G4S provides security and personnel to businesses and shops in Israeli settlements built on stolen Palestinian land in the West Bank. Under UN law and the Geneva Convention, these settlements are completely illegal. G4S states that contracts with companies based in these settlements are “not discriminatory or controversial” yet apart from the illegality of these outposts under international law, they also help operate an apartheid regime whereby the services provided in them are not available to Palestinians.

G4S also boasts that it provides ‘services’ at Israeli checkpoints along the Gaza border and the Apartheid Wall which separates Israel from the West Bank. It adds it is a “leading supplier” of electronic equipment to the Israeli police force.

The Arab Spring has proved good for business. G4S executives told investors last year that civil unrest and protests across the Arab world had resulted in rising demand for private security services. In Egypt and Bahrain, G4S had “visibility among government heads of security” and “built the brand”, G4S said.

In the ultra-conservative kingdom of Saudi Arabia, G4S helps train security forces at the Naif Arab University for Security Sciences while local G4S staff received a two-month bonus for their support for the ruling regime during popular protests earlier this year.

In April, though, the company lost its contract protecting EU Parliament buildings following objections from MEPs and campaign groups – including the Ireland Palestine Solidarity Campaign – over the company’s record in Palestine and Israel.

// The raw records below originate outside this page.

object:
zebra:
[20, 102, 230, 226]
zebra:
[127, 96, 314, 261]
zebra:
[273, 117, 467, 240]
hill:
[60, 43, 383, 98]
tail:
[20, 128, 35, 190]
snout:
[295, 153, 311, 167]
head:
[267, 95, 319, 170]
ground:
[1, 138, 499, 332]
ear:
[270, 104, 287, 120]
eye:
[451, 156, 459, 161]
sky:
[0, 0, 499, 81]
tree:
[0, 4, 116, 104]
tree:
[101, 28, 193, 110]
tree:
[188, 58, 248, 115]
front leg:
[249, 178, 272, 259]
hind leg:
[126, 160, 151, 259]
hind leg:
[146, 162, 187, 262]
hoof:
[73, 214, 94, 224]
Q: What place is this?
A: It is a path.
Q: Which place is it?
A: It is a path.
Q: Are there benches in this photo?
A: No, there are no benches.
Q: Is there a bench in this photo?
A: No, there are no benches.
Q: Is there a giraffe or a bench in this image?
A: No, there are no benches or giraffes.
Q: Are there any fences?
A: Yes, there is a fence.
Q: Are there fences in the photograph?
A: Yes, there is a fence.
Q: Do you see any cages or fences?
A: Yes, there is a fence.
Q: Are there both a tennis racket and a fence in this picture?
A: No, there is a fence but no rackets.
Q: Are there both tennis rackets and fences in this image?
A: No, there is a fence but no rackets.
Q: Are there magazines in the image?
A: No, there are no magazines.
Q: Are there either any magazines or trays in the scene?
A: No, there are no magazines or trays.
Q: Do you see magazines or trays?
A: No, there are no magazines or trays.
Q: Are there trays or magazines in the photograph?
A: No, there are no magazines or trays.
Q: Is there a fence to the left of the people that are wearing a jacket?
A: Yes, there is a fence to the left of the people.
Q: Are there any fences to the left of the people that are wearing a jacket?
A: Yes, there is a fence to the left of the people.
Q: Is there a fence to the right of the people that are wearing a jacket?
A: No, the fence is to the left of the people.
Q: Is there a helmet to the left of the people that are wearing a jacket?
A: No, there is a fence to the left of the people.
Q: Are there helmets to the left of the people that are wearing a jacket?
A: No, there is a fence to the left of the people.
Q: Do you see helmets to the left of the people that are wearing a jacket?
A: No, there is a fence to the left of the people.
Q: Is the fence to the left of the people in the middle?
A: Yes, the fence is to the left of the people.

The Boycott Israel Network, which advocates a consumer, cultural and artistic boycott of Israel as long as it violates international law, says:

“Brutal systems of discrimination such as Israeli apartheid are maintained because companies like G4S are willing to do business with them, in total disregard of the human consequences and of international law.

“G4S is an example of a business that cynically views the practices of such regimes as good for business. Action must be taken to prevent corporate complicity with Israeli violations of international law.”